The Anglo-American conference on Ancients and Moderns is now just over 2 months away and the research for my paper is, annoyingly, still only slowly ebbing along.  Nevertheless I hope to be able to start talking a little more about my thoughts and findings on this blog over the next few weeks.  In the meantime I thought I would share with you the abstract for my paper:    

Ancient and Early Modern Martyrs: A Reformation reappraisal of Britain’s Roman heritage as told by John Foxe

The Acts and Monuments,written by John Foxe in the late sixteenth century, is commonly recognised as primarily a martyrology that vividly details the persecution of English Protestants by the government of Queen Mary.  However, the work is so much more than this; it is an ecclesiastical history that told a revised history of Christianity from Christ through to their own times.  In this history the Pope was labelled as Antichrist and traditionally perceived heretics counted as members of the true faithful.

Foxe chose many ways to establish his argument and to validate his claims one of which was to show the authenticity of the protestant church to have stretched back to Christ himself.  In his second edition (published in 1570) Foxe devoted an entire chapter to the classical world seeking to show Roman culture, politics and religion through revised eyes.  Foxe wished to receive the classical world as a purer time not yet disfigured by human and supernatural corruptions but one also plagued by persecution.  For Foxe the true Christian church was a persecuted one as history had shown time and time again.
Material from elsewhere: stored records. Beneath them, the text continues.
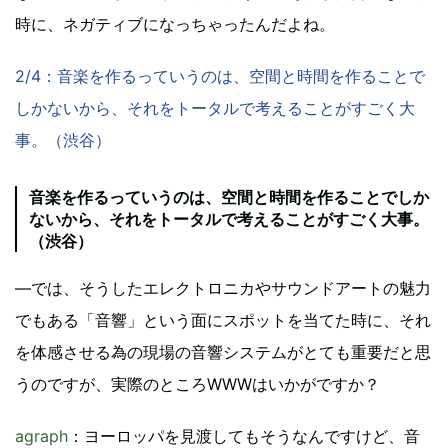
時に、ネガティブになっちゃったんだよね。
2/4：音楽を作るっていうのは、空間と時間を作ることで
しかないから、それをトータルで考えることがすごく大
事。（渋谷）
音楽を作るっていうのは、空間と時間を作ることでしか
ないから、それをトータルで考えることがすごく大事。
（渋谷）
―では、そうしたエレクトロニカやサウンドアートの魅力
でもある「音響」という面にスポットを当てた時に、それ
を体感させる為の現場の音響システムがとても重要だと思
うのですが、実際のところWWWはいかがですか？
agraph
：ヨーロッパを見渡してもそうなんですけど、音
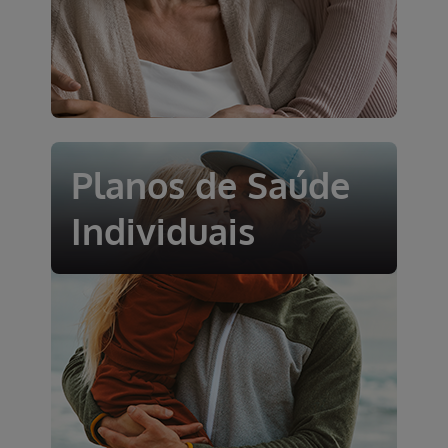
Planos de Saúde
Individuais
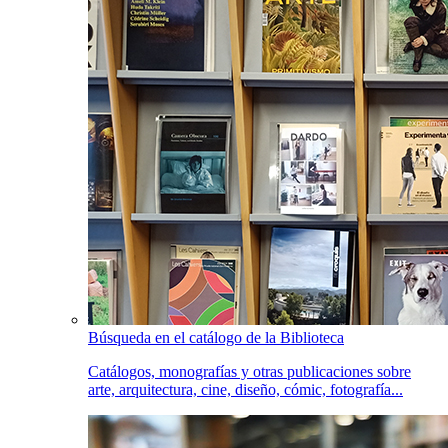
Búsqueda en el catálogo de la Biblioteca
Catálogos, monografías y otras publicaciones sobre
arte, arquitectura, cine, diseño, cómic, fotografía...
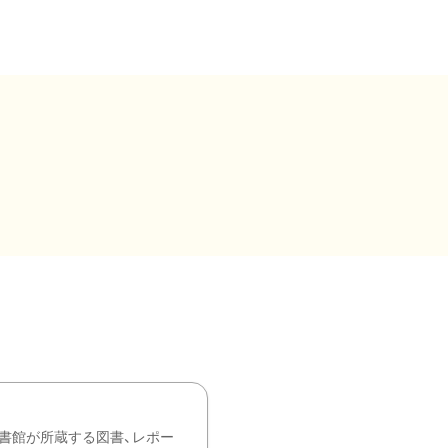
書館が所蔵する図書、レポー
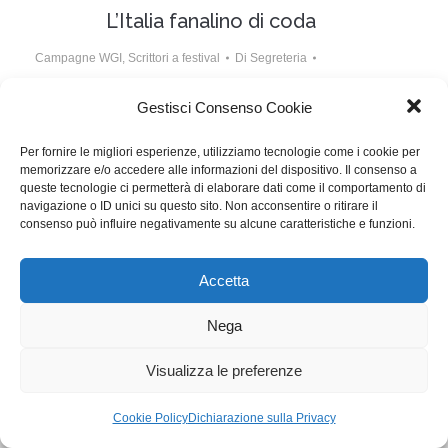
L’Italia fanalino di coda
Campagne WGI
,
Scrittori a festival
Di
Segreteria
21 Dicembre 2014
Lascia un commento
Gestisci Consenso Cookie
Nel 2013 l’Italia ha prodotto 500 ore di fiction, la
Per fornire le migliori esperienze, utilizziamo tecnologie come i cookie per
Francia circa 800, la Spagna 1.000, l’Inghilterra più di
memorizzare e/o accedere alle informazioni del dispositivo. Il consenso a
800, la Germania più di 1000. Cos’altro dire?
queste tecnologie ci permetterà di elaborare dati come il comportamento di
navigazione o ID unici su questo sito. Non acconsentire o ritirare il
consenso può influire negativamente su alcune caratteristiche e funzioni.
WGI - Tutti i diritti riservati © 2021
Via Adolfo Albertazzi 19, 00137 Roma
Accetta
+39 347 2461036
segreteria@writersguilditalia.it
WGItalia
Nega
Concept: Annamaria De Paola - Realizzazione:
AF
Visualizza le preferenze
Cookie & Privacy Policy
Cookie Policy
Dichiarazione sulla Privacy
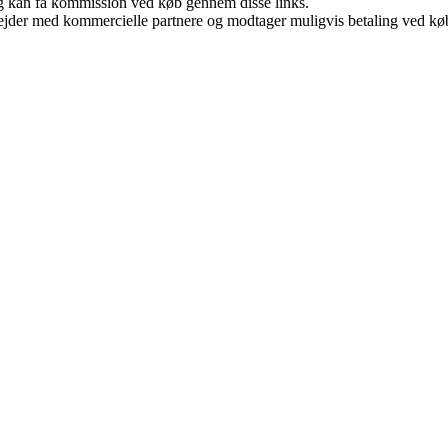
, og kan få kommission ved køb gennem disse links.
jder med kommercielle partnere og modtager muligvis betaling ved køb.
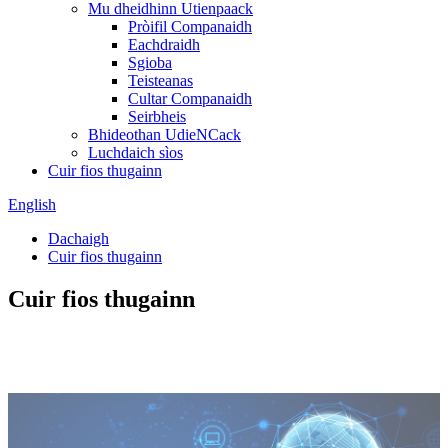
Mu dheidhinn Utienpaack
Pròifil Companaidh
Eachdraidh
Sgioba
Teisteanas
Cultar Companaidh
Seirbheis
Bhideothan UdieNCack
Luchdaich sìos
Cuir fios thugainn
English
Dachaigh
Cuir fios thugainn
Cuir fios thugainn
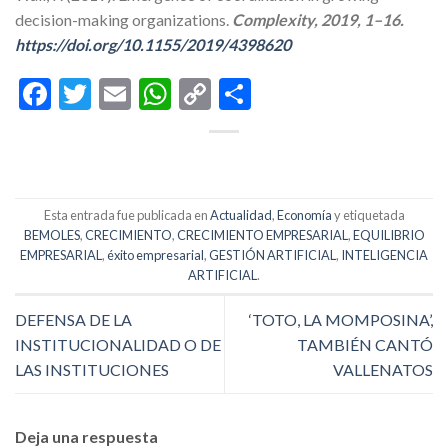
decision-making organizations.
Complexity, 2019
, 1–16.
https://doi.org/10.1155/2019/4398620
Facebook
Twitter
Email
WhatsApp
Copy
Compartir
Link
Esta entrada fue publicada en
Actualidad
,
Economía
y etiquetada
BEMOLES
,
CRECIMIENTO
,
CRECIMIENTO EMPRESARIAL
,
EQUILIBRIO
EMPRESARIAL
,
éxito empresarial
,
GESTIÓN ARTIFICIAL
,
INTELIGENCIA
ARTIFICIAL
.
DEFENSA DE LA
‘TOTO, LA MOMPOSINA’,
INSTITUCIONALIDAD O DE
TAMBIÉN CANTÓ
LAS INSTITUCIONES
VALLENATOS
Deja una respuesta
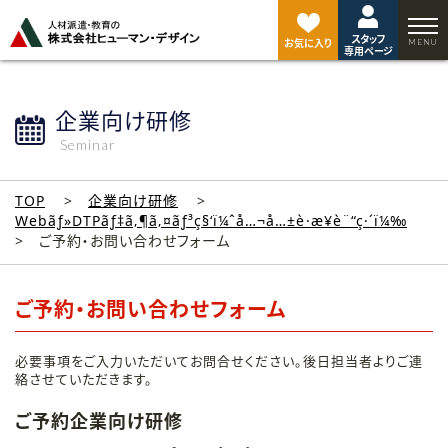
ペ
ー
スタッフ
ジ
お気に入り
専用ページ
ト
ッ
プ
企業向け研修
へ
Seminar
TOP
企業向け研修
Webãƒ»DTPãƒ‡ã‚¶ã‚¤ãƒ³ç§‘ï¼ˆå…¬å…±è·æ¥­è¨“ç·´ï¼‰
ご予約・お問い合わせフォーム
ご予約・お問い合わせフォーム
必要事項をご入力いただいてお問合せください。後日担当者よりご連
絡させていただきます。
ご予約企業向け研修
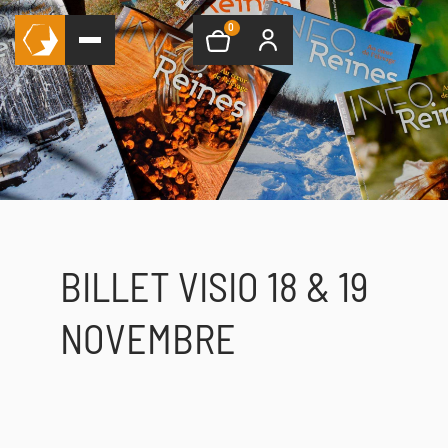
0
BILLET VISIO 18 & 19
NOVEMBRE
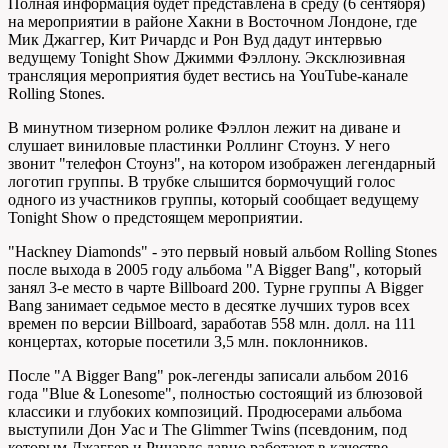
Полная информация будет представлена в среду (6 сентября)
на мероприятии в районе Хакни в Восточном Лондоне, где
Мик Джаггер, Кит Ричардс и Рон Вуд дадут интервью
ведущему Tonight Show Джимми Фэллону. Эксклюзивная
трансляция мероприятия будет вестись на YouTube-канале
Rolling Stones.
В минутном тизерном ролике Фэллон лежит на диване и
слушает виниловые пластинки Роллинг Стоунз. У него
звонит "телефон Стоунз", на котором изображен легендарный
логотип группы. В трубке слышится бормочущий голос
одного из участников группы, который сообщает ведущему
Tonight Show о предстоящем мероприятии.
"Hackney Diamonds" - это первый новый альбом Rolling Stones
после выхода в 2005 году альбома "A Bigger Bang", который
занял 3-е место в чарте Billboard 200. Турне группы A Bigger
Bang занимает седьмое место в десятке лучших туров всех
времен по версии Billboard, заработав 558 млн. долл. на 111
концертах, которые посетили 3,5 млн. поклонников.
После "A Bigger Bang" рок-легенды записали альбом 2016
года "Blue & Lonesome", полностью состоящий из блюзовой
классики и глубоких композиций. Продюсерами альбома
выступили Дон Уас и The Glimmer Twins (псевдоним, под
которым Джаггер и Ричардс давно работают в качестве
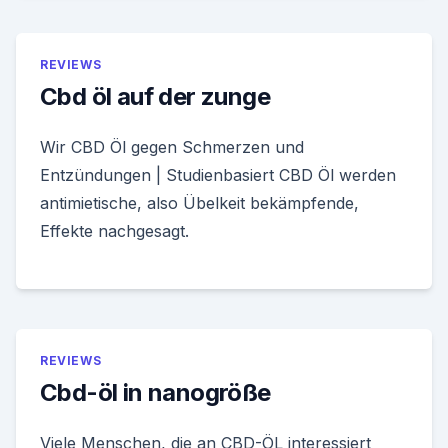
REVIEWS
Cbd öl auf der zunge
Wir CBD Öl gegen Schmerzen und
Entzündungen | Studienbasiert CBD Öl werden
antimietische, also Übelkeit bekämpfende,
Effekte nachgesagt.
REVIEWS
Cbd-öl in nanogröße
Viele Menschen, die an CBD-ÖL interessiert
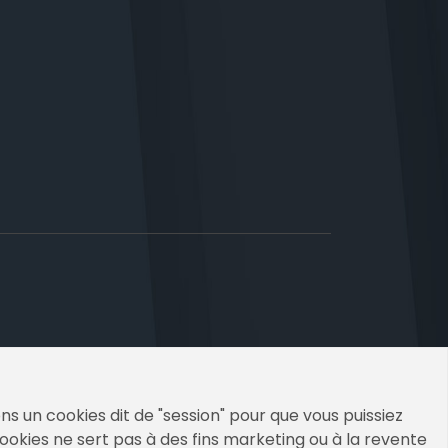
s un cookies dit de "session" pour que vous puissiez
cookies ne sert pas à des fins marketing ou à la revente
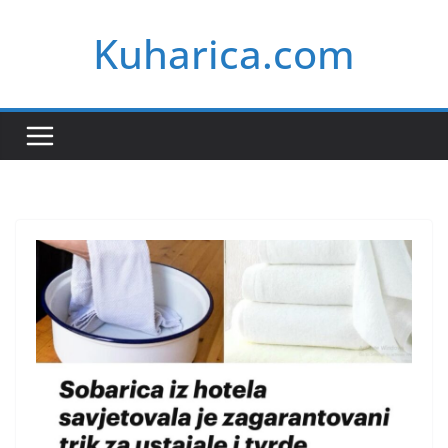
Skip
Kuharica.com
to
content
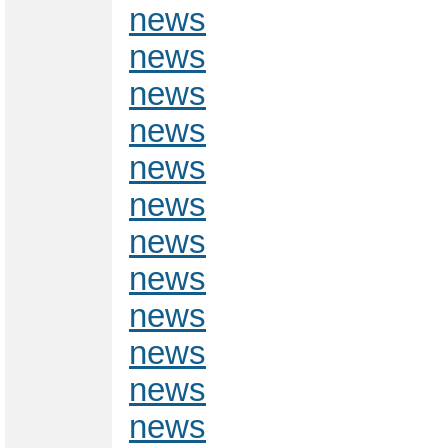
news
news
news
news
news
news
news
news
news
news
news
news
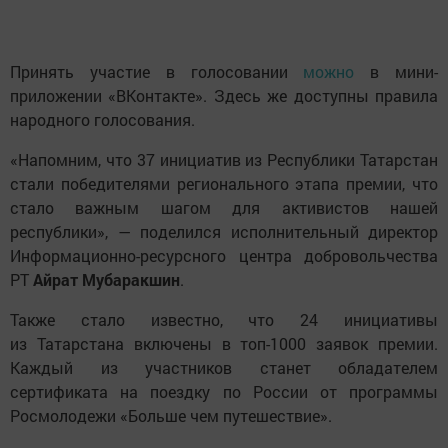
Принять участие в голосовании
можно
в мини-
приложении «ВКонтакте». Здесь же доступны правила
народного голосования.
«Напомним, что 37 инициатив из Республики Татарстан
стали победителями регионального этапа премии, что
стало важным шагом для активистов нашей
республики», — поделился исполнительный директор
Информационно-ресурсного центра добровольчества
РТ
Айрат Мубаракшин
.
Также стало известно, что 24 инициативы
из Татарстана включены в топ-1000 заявок премии.
Каждый из участников станет обладателем
сертификата на поездку по России от программы
Росмолодежи «Больше чем путешествие».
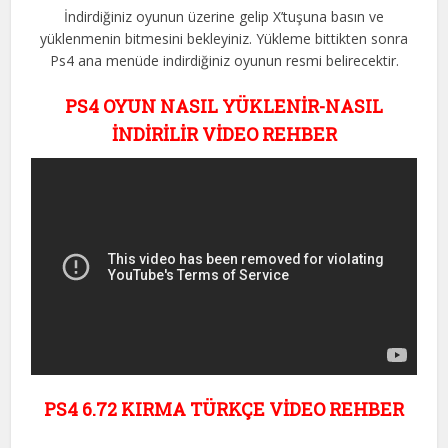
İndirdiğiniz oyunun üzerine gelip X’tuşuna basın ve
yüklenmenin bitmesini bekleyiniz. Yükleme bittikten sonra
Ps4 ana menüde indirdiğiniz oyunun resmi belirecektir.
PS4 OYUN NASIL YÜKLENİR-NASIL
İNDİRİLİR VİDEO REHBER
PS4 6.72 KIRMA TÜRKÇE VİDEO REHBER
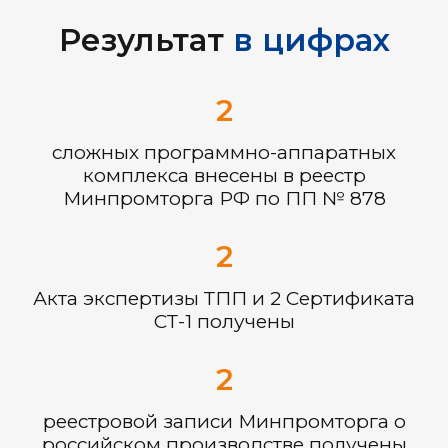
Результат
в цифрах
2
сложных программно-аппаратных
комплекса внесены в реестр
Минпромторга РФ по ПП № 878
2
Акта экспертизы ТПП и 2 Сертификата
СТ-1 получены
2
реестровой записи Минпромторга о
российском производстве получены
Foxe achieved this aim largely through the eyes of Eusebius of Caesarea (c. 263-339 AD) who had initiated the very form that Foxe wrote – the ecclesiastical history – but he also did so through the parallel researches carried out by other evangelical reformers such as the bibliophile John Bale and the German team of historians who compiled the Magdeburg Centuries.  Those texts were written in Latin so Foxe’s vernacular work provided for the ordinary English people the only accessible means to reformist re-evaluation of the classical world.  I will look at exactly what that interpretation was; how it related to the views of Foxe’s sixteenth century contemporaries; and how the classical world formed an essential role in Foxe’s understanding of the past and his conception for the present and future.